Pour Djamila, la solution passe par des carnets de tickets, financés par son employeur, Léonard Sellem, directeur général de "litige.fr." : "Chaque ticket représente trois heures de garde, autour de 30 euros le ticket. L’entreprise bénéfice d’un crédit d’impôt de 50% et les 50% qui restent à notre charge sont déductibles de notre résultat fiscal."
Un coût moindre pour un bénéfice important. "Nous n’avions pas le choix. C’est Djamila qui a mis en place le protocole de reprise, qui permet aux salariés de pouvoir revenir travailler dans les locaux. Il était impératif qu’elle soit physiquement là." explique son directeur.
Pour la salariée, c’est aussi un soulagement. "J’avais essayé de trouver par moi-même mais c’était très compliqué et très cher. Cette solution me donne plus de souplesse dans l’organisation, j’utilise les tickets pour venir au travail évidemment, mais aussi quand je suis en télétravail pour être vraiment efficace."
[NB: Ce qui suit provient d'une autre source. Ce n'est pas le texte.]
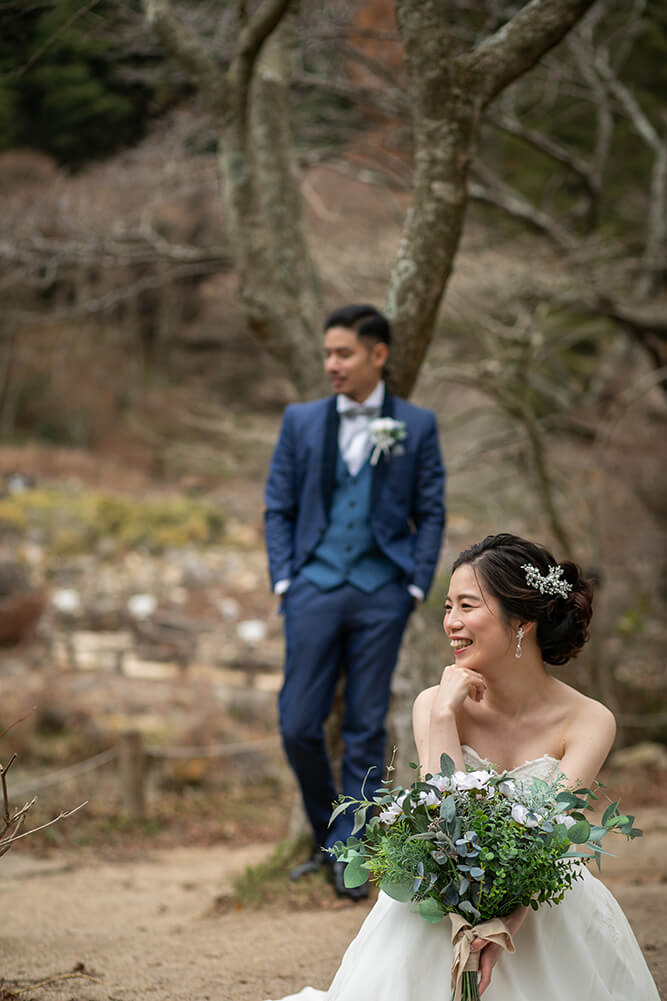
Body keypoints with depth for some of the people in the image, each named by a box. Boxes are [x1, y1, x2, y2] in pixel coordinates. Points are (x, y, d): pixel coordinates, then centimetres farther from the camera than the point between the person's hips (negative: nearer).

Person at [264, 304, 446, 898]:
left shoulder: (416, 426, 3)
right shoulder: (302, 422, 7)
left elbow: (431, 513, 6)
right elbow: (279, 507, 11)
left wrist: (415, 585, -2)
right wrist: (283, 579, 2)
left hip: (381, 595, -1)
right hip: (315, 589, 2)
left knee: (365, 731, 1)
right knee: (299, 726, -1)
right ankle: (326, 838, 20)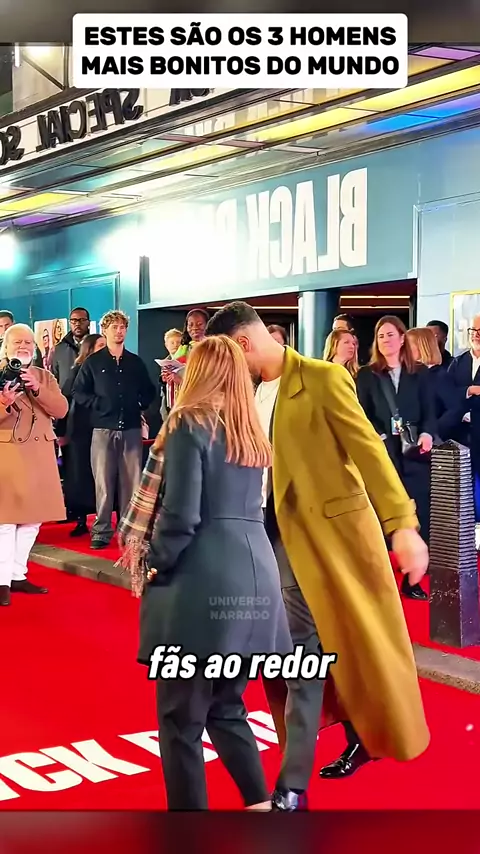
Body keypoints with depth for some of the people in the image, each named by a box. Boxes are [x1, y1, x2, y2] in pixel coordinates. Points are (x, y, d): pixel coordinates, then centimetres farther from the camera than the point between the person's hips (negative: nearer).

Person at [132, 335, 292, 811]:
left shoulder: (189, 423, -5)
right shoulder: (252, 432, 17)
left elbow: (180, 514, -13)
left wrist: (154, 565, 0)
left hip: (201, 583, -7)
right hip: (254, 577, 7)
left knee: (181, 718, 4)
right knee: (225, 707, 19)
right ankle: (260, 804, 18)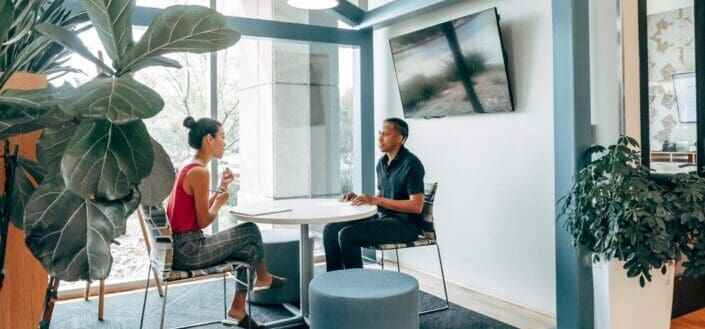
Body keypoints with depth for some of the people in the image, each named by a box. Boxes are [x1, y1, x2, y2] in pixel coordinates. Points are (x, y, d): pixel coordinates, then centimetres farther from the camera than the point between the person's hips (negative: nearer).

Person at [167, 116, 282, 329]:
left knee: (248, 249, 14)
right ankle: (263, 278, 28)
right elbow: (204, 221, -17)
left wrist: (221, 188, 11)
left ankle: (238, 310, 17)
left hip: (180, 247, 10)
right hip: (189, 250, -10)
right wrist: (220, 201, 1)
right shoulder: (199, 172, -19)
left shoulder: (187, 169, 12)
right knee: (251, 231, 3)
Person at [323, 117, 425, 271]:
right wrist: (357, 198, 1)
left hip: (405, 224, -9)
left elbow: (416, 206, -20)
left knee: (347, 234, -24)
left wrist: (376, 200, -22)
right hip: (381, 217, 9)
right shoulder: (382, 162, 13)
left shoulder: (411, 164, -13)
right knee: (331, 229, -4)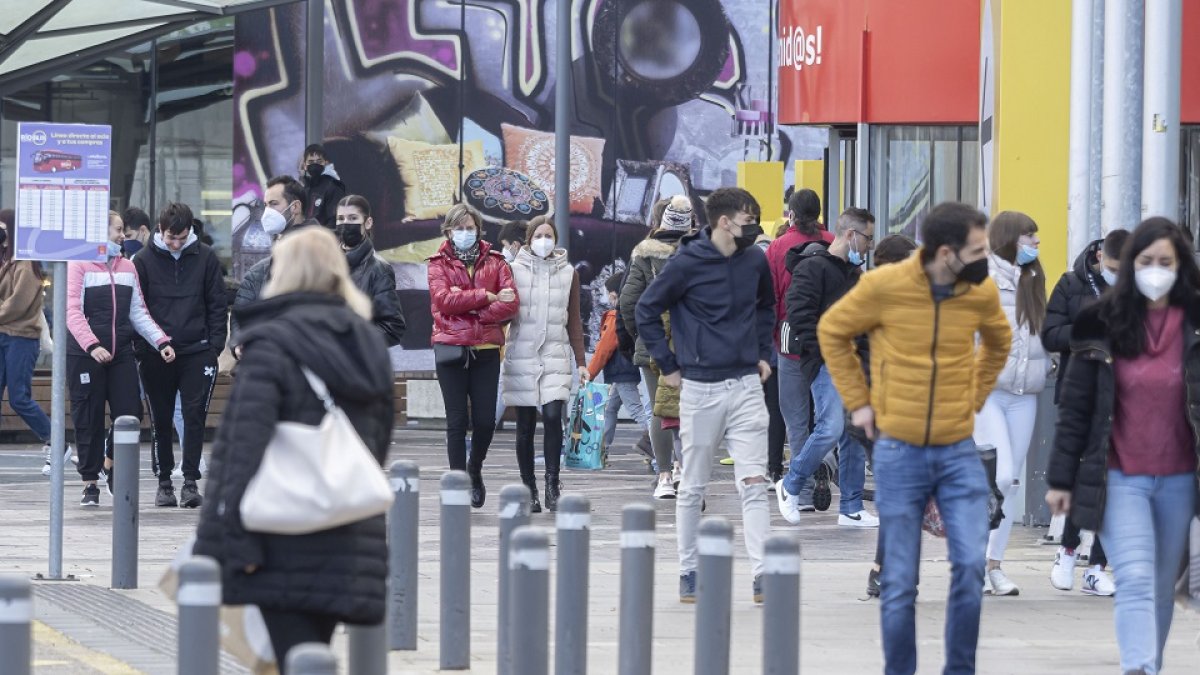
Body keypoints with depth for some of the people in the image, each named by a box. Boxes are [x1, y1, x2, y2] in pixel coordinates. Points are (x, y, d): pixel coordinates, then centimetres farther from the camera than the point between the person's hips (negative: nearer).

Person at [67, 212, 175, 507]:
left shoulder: (127, 267, 14)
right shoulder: (79, 266, -4)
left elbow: (139, 313, 15)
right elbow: (72, 312, -13)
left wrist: (161, 341, 2)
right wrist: (92, 346, -26)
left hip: (121, 355, 5)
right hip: (85, 355, -5)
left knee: (130, 414, -4)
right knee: (89, 419, 1)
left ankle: (116, 469, 13)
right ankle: (90, 484, 8)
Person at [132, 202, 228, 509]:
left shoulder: (205, 258, 3)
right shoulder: (144, 261, 3)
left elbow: (217, 305, 5)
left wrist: (215, 345, -3)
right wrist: (141, 347, -3)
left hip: (197, 353, -1)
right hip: (155, 355, 1)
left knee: (195, 417, -6)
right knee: (160, 420, 6)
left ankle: (191, 481, -3)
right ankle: (164, 481, 15)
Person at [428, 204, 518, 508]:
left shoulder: (495, 262, 10)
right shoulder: (439, 264, 7)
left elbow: (511, 304, -3)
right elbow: (443, 299, -11)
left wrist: (466, 307, -11)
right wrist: (487, 296, -11)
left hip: (486, 349, 1)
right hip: (451, 348, -1)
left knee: (485, 420, -1)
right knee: (457, 420, -2)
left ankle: (475, 470, 26)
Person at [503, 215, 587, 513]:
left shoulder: (568, 273, 10)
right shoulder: (515, 270, 5)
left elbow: (574, 321, 13)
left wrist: (580, 362, 9)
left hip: (555, 355, 0)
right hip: (521, 354, 0)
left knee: (553, 416, -15)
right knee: (525, 425, 2)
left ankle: (552, 485, -10)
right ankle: (529, 489, 9)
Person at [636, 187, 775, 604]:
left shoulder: (755, 261, 5)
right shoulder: (688, 263, -9)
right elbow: (647, 310, -1)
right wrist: (668, 366, -2)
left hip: (746, 385, 3)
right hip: (701, 388, -3)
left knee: (753, 484, -6)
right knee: (693, 487, 7)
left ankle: (762, 574, -11)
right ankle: (688, 572, 18)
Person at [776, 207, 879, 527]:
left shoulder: (851, 271, 21)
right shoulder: (813, 267, -9)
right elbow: (800, 315, -18)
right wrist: (823, 352, -20)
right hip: (825, 365, -9)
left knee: (855, 434, 5)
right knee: (830, 429, -17)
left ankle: (851, 508, 9)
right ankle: (790, 486, 3)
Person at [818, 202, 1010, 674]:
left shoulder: (982, 292, -2)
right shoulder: (885, 286, -12)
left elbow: (998, 342, 21)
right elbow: (832, 331, 5)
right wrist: (857, 401, 2)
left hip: (959, 453, 2)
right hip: (899, 454, -2)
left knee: (971, 565, -12)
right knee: (899, 585, 2)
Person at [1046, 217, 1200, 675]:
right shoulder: (1103, 326, -1)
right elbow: (1075, 408, 2)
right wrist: (1061, 478, 1)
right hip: (1120, 479, -2)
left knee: (1162, 589, 11)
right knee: (1135, 583, -14)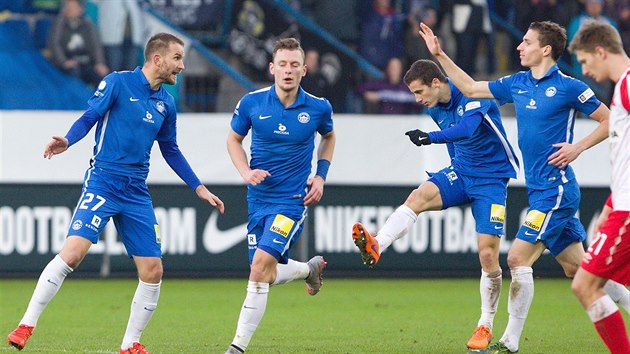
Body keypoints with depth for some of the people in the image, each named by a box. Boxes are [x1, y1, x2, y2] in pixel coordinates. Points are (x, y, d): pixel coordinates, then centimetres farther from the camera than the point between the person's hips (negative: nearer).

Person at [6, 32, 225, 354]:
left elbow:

De nouveaux métiers vont émerger
Et tout cela pourrait se poursuivre. Car la crise du coronavirus a mis cette problématique des gardes d’enfants en lumière. "C’est un problème qui se posera partout encore des mois", confirme Léonard Sellem. Les solutions sont encore rares, l’économie du coronavirus est en train de se mettre en place. De nouveaux métiers vont émerger". Celui-là en fera partie.
La société avec laquelle il a mis en place ce système de tickets, "Nanny Please", ne peut aller que dans son sens : quand elle monte son entreprise, Nihel Bemrah imagine des animations de quelques heures pour prendre en charge les enfants, et soulager les parents, le temps d’un dîner. Elle monte des partenariats avec plusieurs chaînes hôtelières mais avec le confinement et surtout la reprise, elle aussi a été submergée par des demandes d’entreprises. Des petites d’abord, plus agiles, mais aussi des groupes.
"Ça a plus que boosté notre activité. Au point que nous prévoyons une prochaine levée de fonds pour accélérer, investir sur le tech et recruter."
La qualité de vie au travail est au cœur de la relance. Et l’aide à la garde d’enfants semble de plus en plus en faire partie. En tout cas, pour Léonard Sellem, "en terme de confort pour les salariés, cela peut devenir un investissement, au même titre que des tickets restaurants ou une bonne mutuelle."